(Beginning of Input material)
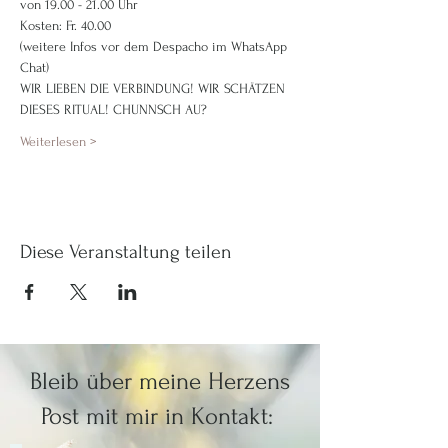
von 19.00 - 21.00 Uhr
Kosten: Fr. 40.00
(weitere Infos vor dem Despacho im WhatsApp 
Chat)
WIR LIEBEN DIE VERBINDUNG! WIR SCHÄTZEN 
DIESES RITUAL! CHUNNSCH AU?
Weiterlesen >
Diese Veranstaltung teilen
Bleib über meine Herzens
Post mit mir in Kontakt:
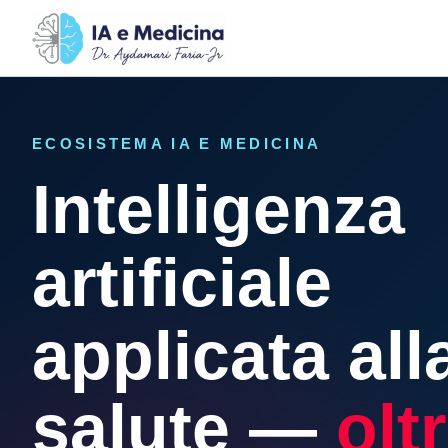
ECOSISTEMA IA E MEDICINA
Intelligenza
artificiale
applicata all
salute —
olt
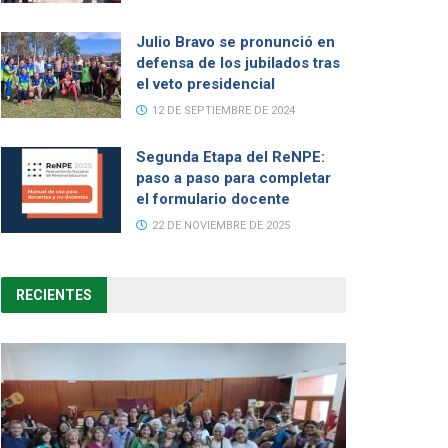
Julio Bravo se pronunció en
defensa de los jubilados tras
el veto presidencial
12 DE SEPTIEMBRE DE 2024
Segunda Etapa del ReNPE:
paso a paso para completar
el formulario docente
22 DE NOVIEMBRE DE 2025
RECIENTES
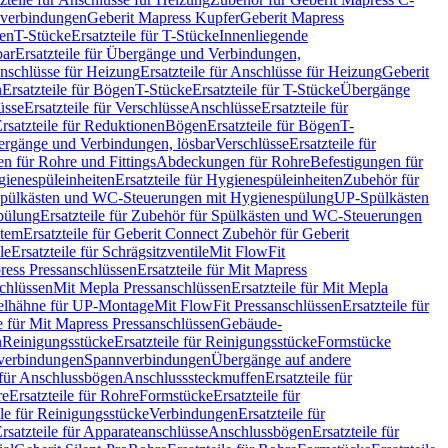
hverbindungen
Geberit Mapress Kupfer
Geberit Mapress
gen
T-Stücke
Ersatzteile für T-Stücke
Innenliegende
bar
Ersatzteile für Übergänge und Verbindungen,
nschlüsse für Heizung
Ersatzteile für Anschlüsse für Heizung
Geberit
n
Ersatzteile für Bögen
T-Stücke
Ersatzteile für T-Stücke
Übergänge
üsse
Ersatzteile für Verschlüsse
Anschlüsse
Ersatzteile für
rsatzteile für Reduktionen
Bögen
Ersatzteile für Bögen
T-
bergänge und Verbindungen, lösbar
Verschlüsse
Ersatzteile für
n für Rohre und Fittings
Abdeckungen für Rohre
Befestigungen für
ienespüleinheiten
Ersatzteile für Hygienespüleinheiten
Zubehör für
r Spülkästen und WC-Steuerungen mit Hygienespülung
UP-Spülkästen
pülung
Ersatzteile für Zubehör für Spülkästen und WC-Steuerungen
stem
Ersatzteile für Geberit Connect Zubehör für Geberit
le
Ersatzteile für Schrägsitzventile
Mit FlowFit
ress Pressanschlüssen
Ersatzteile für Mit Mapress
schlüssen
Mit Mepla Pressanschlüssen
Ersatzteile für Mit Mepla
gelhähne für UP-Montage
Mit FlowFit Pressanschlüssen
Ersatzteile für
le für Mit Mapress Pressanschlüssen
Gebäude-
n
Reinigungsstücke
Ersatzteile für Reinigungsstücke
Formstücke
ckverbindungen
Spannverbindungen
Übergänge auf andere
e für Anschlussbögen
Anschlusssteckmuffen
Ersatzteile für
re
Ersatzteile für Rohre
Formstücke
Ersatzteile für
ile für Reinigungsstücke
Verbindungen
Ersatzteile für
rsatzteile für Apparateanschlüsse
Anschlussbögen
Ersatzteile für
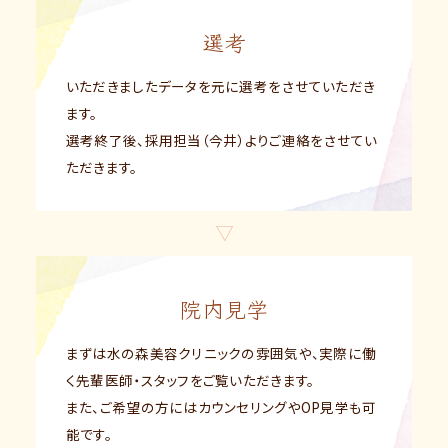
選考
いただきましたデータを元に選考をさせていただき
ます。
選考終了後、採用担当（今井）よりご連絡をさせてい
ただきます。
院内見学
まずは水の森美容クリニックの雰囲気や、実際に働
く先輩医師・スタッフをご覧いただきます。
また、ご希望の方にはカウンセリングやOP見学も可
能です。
(End of Input material)
No pictures go in the copy. Set down all the data exactly.

(Reply)
von 19.00 - 21.00 Uhr
Kosten: Fr. 40.00
(weitere Infos vor dem Despacho im WhatsApp 
Chat)
WIR LIEBEN DIE VERBINDUNG! WIR SCHÄTZEN 
DIESES RITUAL! CHUNNSCH AU?
Weiterlesen >
Diese Veranstaltung teilen
Bleib über meine Herzens
Post mit mir in Kontakt:
ECOSISTEMA IA E MEDICINA
Intelligenza
artificiale
applicata all
salute —
olt
Julio Bravo se pronunció en
defensa de los jubilados tras
el veto presidencial
12 DE SEPTIEMBRE DE 2024
Segunda Etapa del ReNPE:
paso a paso para completar
el formulario docente
22 DE NOVIEMBRE DE 2025
RECIENTES
hverbindungen
Geberit Mapress Kupfer
Geberit Mapress
gen
T-Stücke
Ersatzteile für T-Stücke
Innenliegende
bar
Ersatzteile für Übergänge und Verbindungen,
nschlüsse für Heizung
Ersatzteile für Anschlüsse für Heizung
Geberit
n
Ersatzteile für Bögen
T-Stücke
Ersatzteile für T-Stücke
Übergänge
üsse
Ersatzteile für Verschlüsse
Anschlüsse
Ersatzteile für
rsatzteile für Reduktionen
Bögen
Ersatzteile für Bögen
T-
bergänge und Verbindungen, lösbar
Verschlüsse
Ersatzteile für
n für Rohre und Fittings
Abdeckungen für Rohre
Befestigungen für
ienespüleinheiten
Ersatzteile für Hygienespüleinheiten
Zubehör für
r Spülkästen und WC-Steuerungen mit Hygienespülung
UP-Spülkästen
pülung
Ersatzteile für Zubehör für Spülkästen und WC-Steuerungen
stem
Ersatzteile für Geberit Connect Zubehör für Geberit
le
Ersatzteile für Schrägsitzventile
Mit FlowFit
ress Pressanschlüssen
Ersatzteile für Mit Mapress
schlüssen
Mit Mepla Pressanschlüssen
Ersatzteile für Mit Mepla
gelhähne für UP-Montage
Mit FlowFit Pressanschlüssen
Ersatzteile für
le für Mit Mapress Pressanschlüssen
Gebäude-
n
Reinigungsstücke
Ersatzteile für Reinigungsstücke
Formstücke
ckverbindungen
Spannverbindungen
Übergänge auf andere
e für Anschlussbögen
Anschlusssteckmuffen
Ersatzteile für
re
Ersatzteile für Rohre
Formstücke
Ersatzteile für
ile für Reinigungsstücke
Verbindungen
Ersatzteile für
rsatzteile für Apparateanschlüsse
Anschlussbögen
Ersatzteile für
選考
いただきましたデータを元に選考をさせていただき
ます。
選考終了後、採用担当（今井）よりご連絡をさせてい
ただきます。
院内見学
まずは水の森美容クリニックの雰囲気や、実際に働
く先輩医師・スタッフをご覧いただきます。
また、ご希望の方にはカウンセリングやOP見学も可
能です。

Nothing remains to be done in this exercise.